The chemical is found in nature as phosphammite, a very rare mineral. Biphosphammite is a mineral that contains a similar dihydrogen compound. Both have something to do with guano deposits. The main technique of industrial manufacturing for diammonium phosphate is the reaction of hot phosphoric acid with liquid ammonia or the extraction of phosphoric acid and liquid ammonia. The former has a high purity level and a straightforward technique. The latter employs a low-cost wet extraction of phosphoric acid.
DAP is a type of fertilizer. When used as plant food, it briefly raises the pH of the soil, but over time, due to nitrification of the ammonium, the treated soil becomes more acidic than before. The ammonia gas is fed through the round tube ammonium distributor for neutralization under stirring conditions. After being neutralized until the reaction liquid’s Ph is between 8 and 9, the reaction liquid is filtered while still hot, and then transferred to the cooling crystallizer. The mother fluid is separated by centrifugation and then dried to get diammonium phosphate products after cooling and crystallization.

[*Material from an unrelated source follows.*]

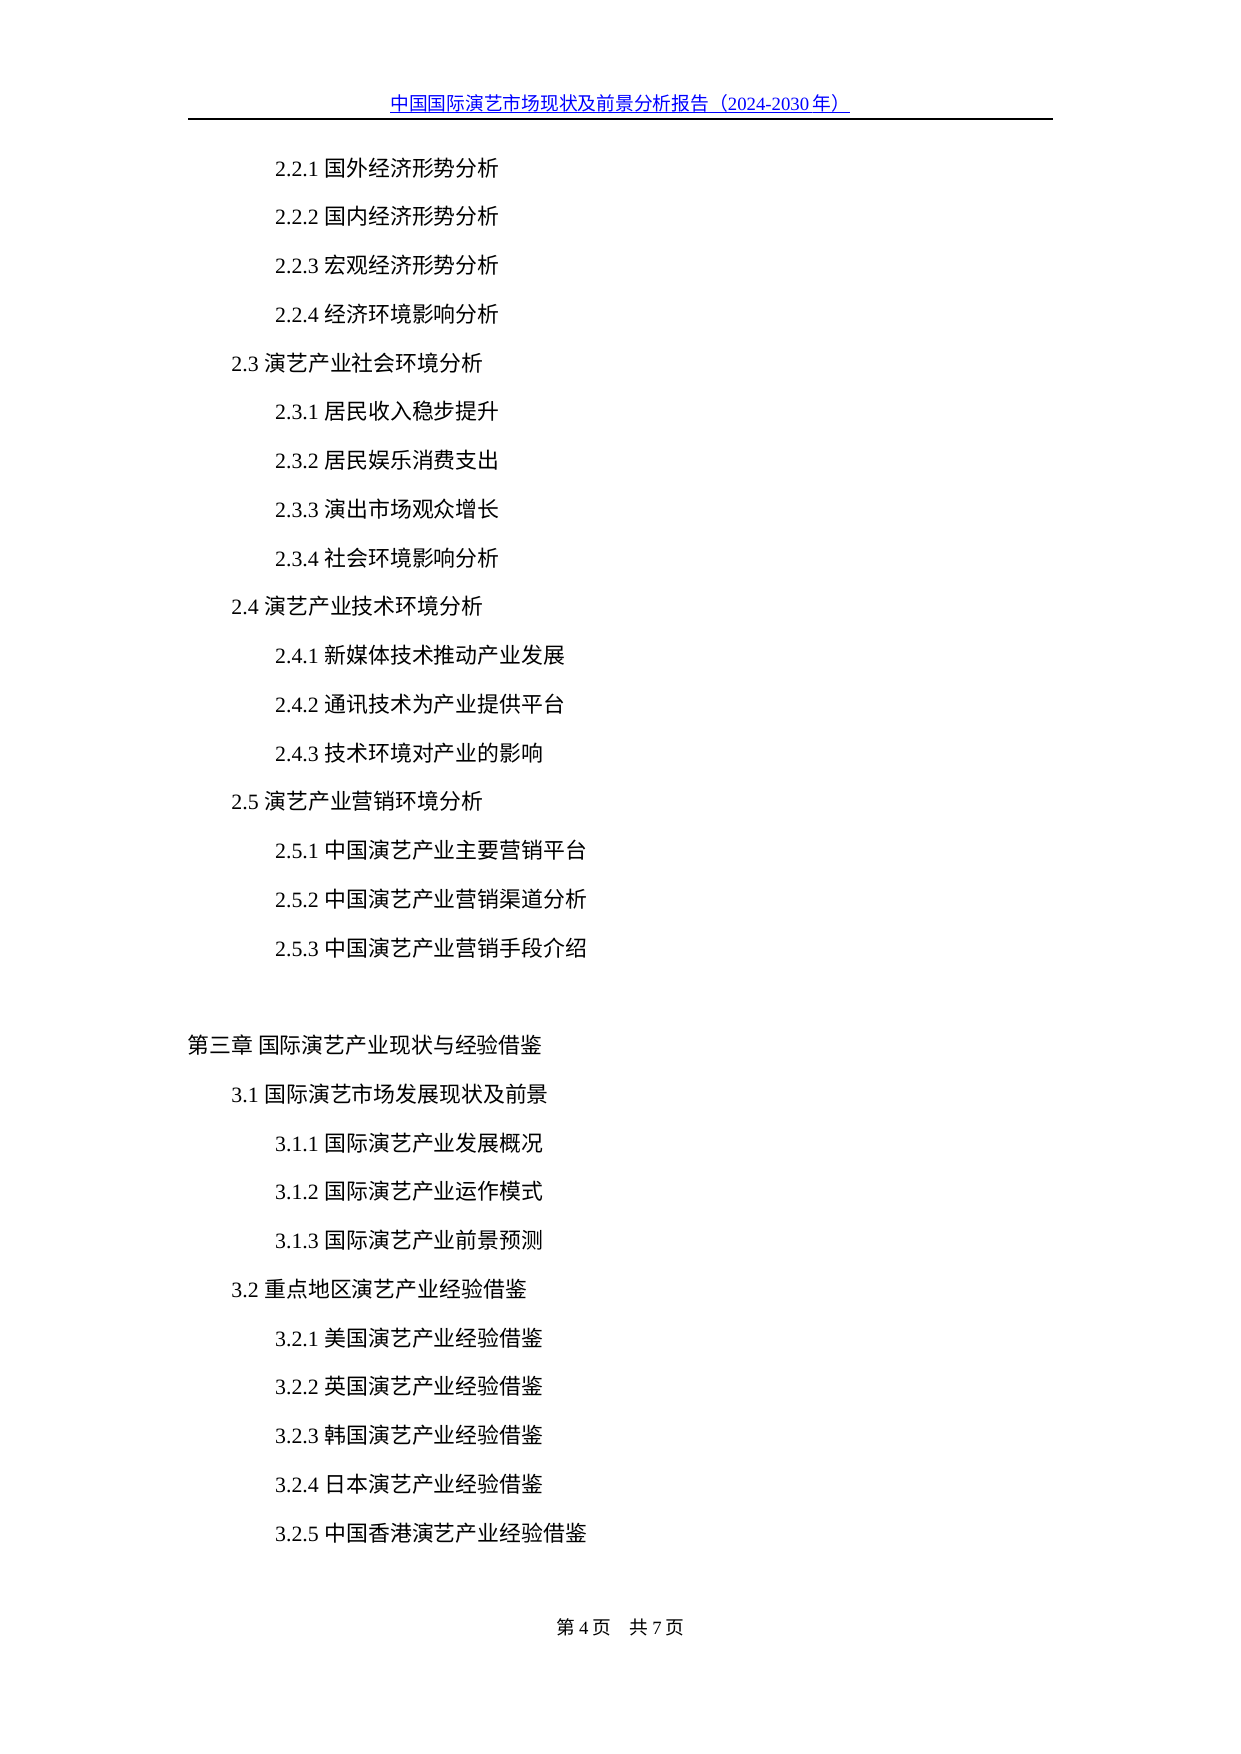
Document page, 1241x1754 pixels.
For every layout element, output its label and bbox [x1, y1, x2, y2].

The ammonium in DAP is a good source of nitrogen, and it will be progressively transformed to nitrate by soil microorganisms, resulting in a pH reduction. Phosphoric acid extraction and liquid ammonia neutralization method: a little amount of hydrogen peroxide is added to the phosphoric acid solution to oxidize the ferrous iron. Fill the tubular reactor with phosphoric acid, which will be neutralized with ammonia in the second reaction, resulting in a pH of roughly 8.0.
After passing through the frame filter, the filtrate is directed to the fine-tuning tank to adjust the pH to 7.888, then to the evaporator to attain a relative density of 1.3 before being returned to the cooling mold. Because the ammonium ion in DAP is more prone to change to ammonia in a high-pH environment, it is incompatible with alkaline substances. To obtain feed-purpose diammonium phosphate from wet phosphate as a raw material, the production process necessitates two-step defluorination, three-step amination, and thermal decomposition with triammonium phosphate.

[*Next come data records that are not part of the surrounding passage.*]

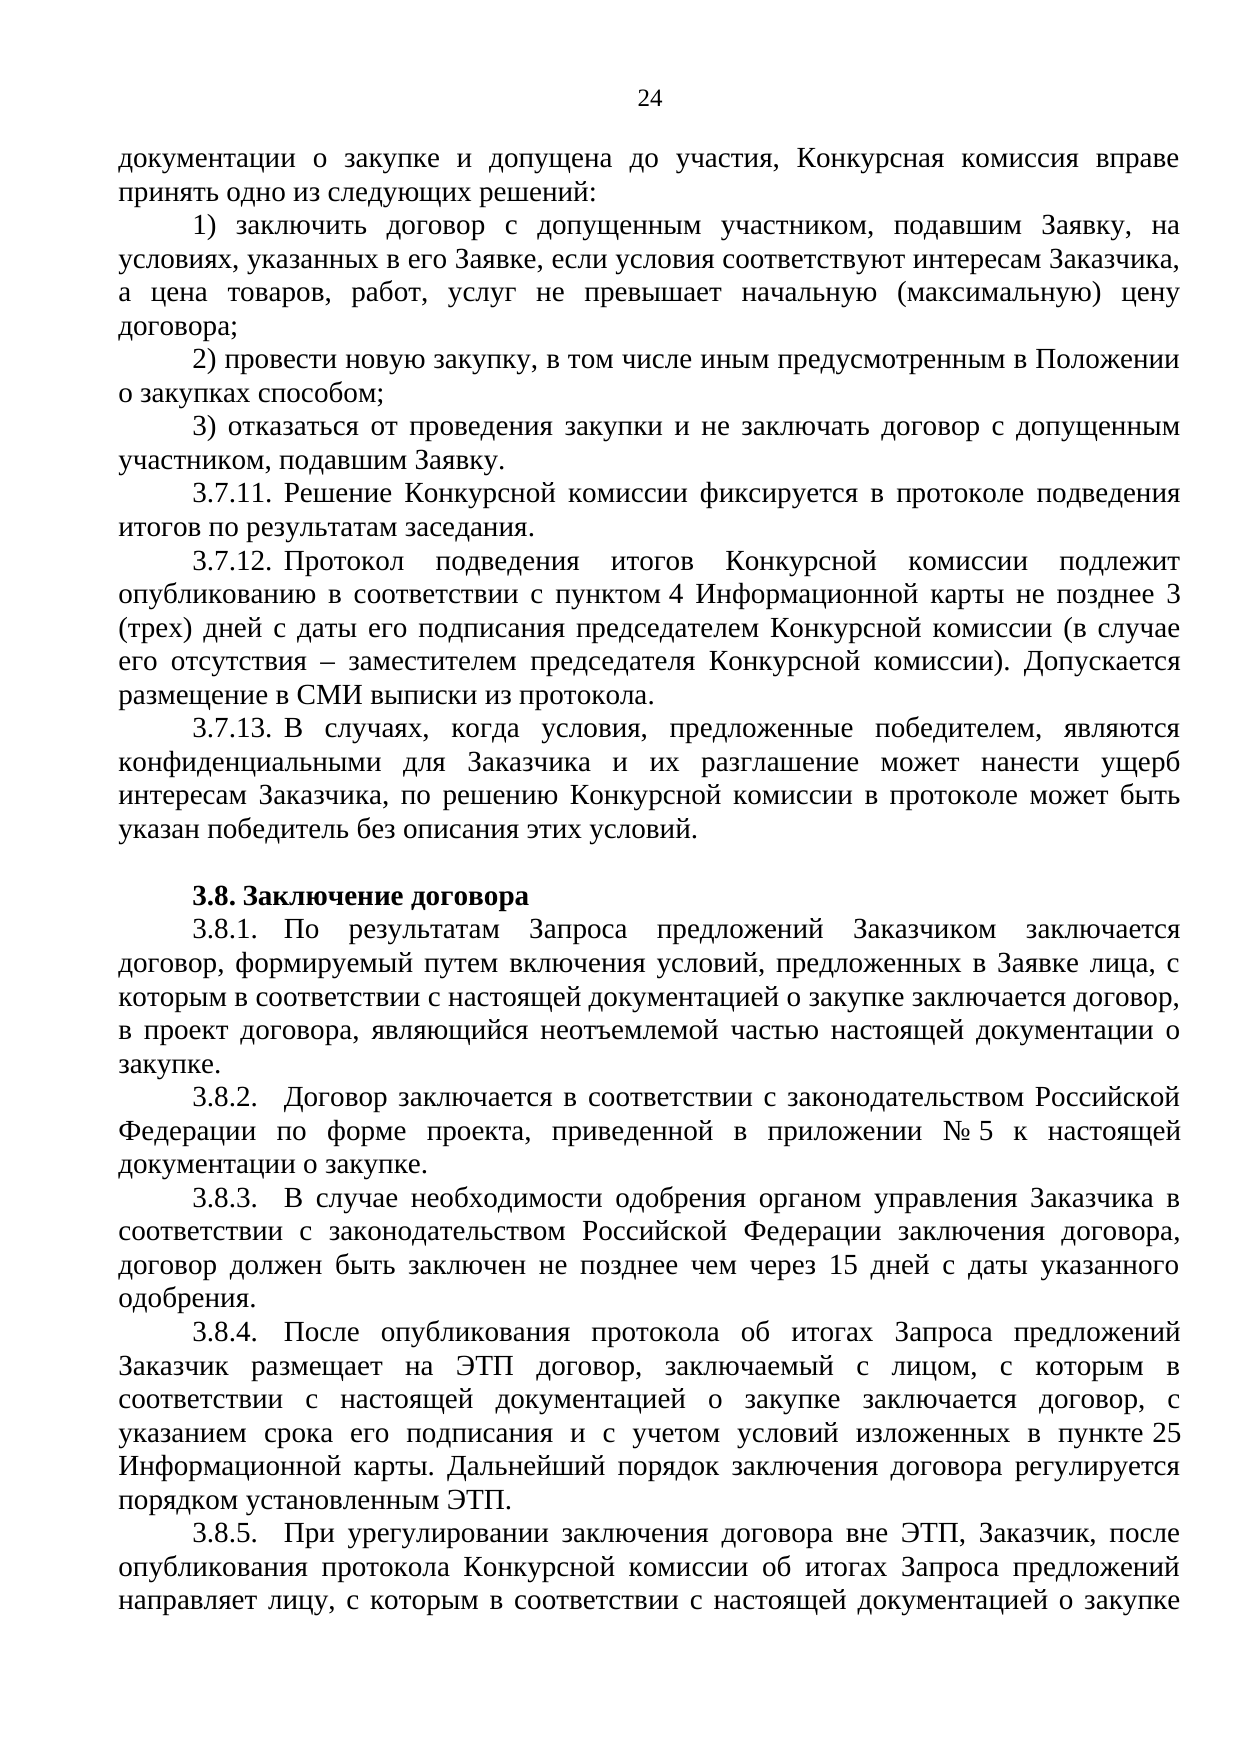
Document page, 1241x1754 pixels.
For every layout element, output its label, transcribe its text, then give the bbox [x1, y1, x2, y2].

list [118, 1515, 1181, 1616]
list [118, 140, 1181, 207]
list В случае необходимости одобрения органом управления Заказчика в соответствии с законодательством Российской Федерации заключения договора, договор должен быть заключен не позднее чем через 15 дней с даты указанного одобрения. [118, 1180, 1181, 1314]
list Заключение договора [118, 878, 1181, 912]
list После опубликования протокола об итогах Запроса предложений Заказчик размещает на ЭТП договор, заключаемый с лицом, с которым в соответствии с настоящей документацией о закупке заключается договор, с указанием срока его подписания и с учетом условий изложенных в пункте 25 Информационной карты. Дальнейший порядок заключения договора регулируется порядком установленным ЭТП. [118, 1314, 1181, 1515]
list По результатам Запроса предложений Заказчиком заключается договор, формируемый путем включения условий, предложенных в Заявке лица, с которым в соответствии с настоящей документацией о закупке заключается договор, в проект договора, являющийся неотъемлемой частью настоящей документации о закупке. [118, 912, 1181, 1079]
list Решение Конкурсной комиссии фиксируется в протоколе подведения итогов по результатам заседания. [118, 476, 1181, 543]
list Протокол подведения итогов Конкурсной комиссии подлежит опубликованию в соответствии с пунктом 4 Информационной карты не позднее 3 (трех) дней с даты его подписания председателем Конкурсной комиссии (в случае его отсутствия – заместителем председателя Конкурсной комиссии). Допускается размещение в СМИ выписки из протокола. [118, 543, 1181, 710]
list В случаях, когда условия, предложенные победителем, являются конфиденциальными для Заказчика и их разглашение может нанести ущерб интересам Заказчика, по решению Конкурсной комиссии в протоколе может быть указан победитель без описания этих условий. [118, 710, 1181, 844]
text 2) провести новую закупку, в том числе иным предусмотренным в Положении о закупках способом; [118, 341, 1181, 408]
text 1) заключить договор с допущенным участником, подавшим Заявку, на условиях, указанных в его Заявке, если условия соответствуют интересам Заказчика, а цена товаров, работ, услуг не превышает начальную (максимальную) цену договора; [118, 207, 1181, 341]
text 3) отказаться от проведения закупки и не заключать договор с допущенным участником, подавшим Заявку. [118, 408, 1181, 476]
list Договор заключается в соответствии с законодательством Российской Федерации по форме проекта, приведенной в приложении № 5 к настоящей документации о закупке. [118, 1079, 1181, 1180]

It has a lower production cost than the approach that uses yellow phosphorus as a raw material. DAP has the ability to act as a fire retardant. It lowers the material’s combustion temperature, reduces maximum weight loss rates, and causes more residue or char to be produced. It can be utilized as a food leavening agent, dough regulator, yeast food, brewing fermentation additives, and a buffer in the food sector. It can be added to ruminant feed as a supplement. It has use in printing plates, medicine, firefighting, and electronic tubes.
DAP is the most common component in commercial firefighting equipment. It’s also used to make printing plates, tubes, ceramics, and china, as well as for wastewater biochemical treatment. It’s also employed by the military as a flame retardant in rocket engine motor insulating materials. DAP is also used as a yeast nutrient in winemaking and mead making; as a nicotine enhancer in some brands of cigarettes; to prevent afterglow in matches; as a flux for soldering tin, copper, zinc, and brass; and to control the precipitation of alkali-soluble and acid-insoluble colloidal colors on wool.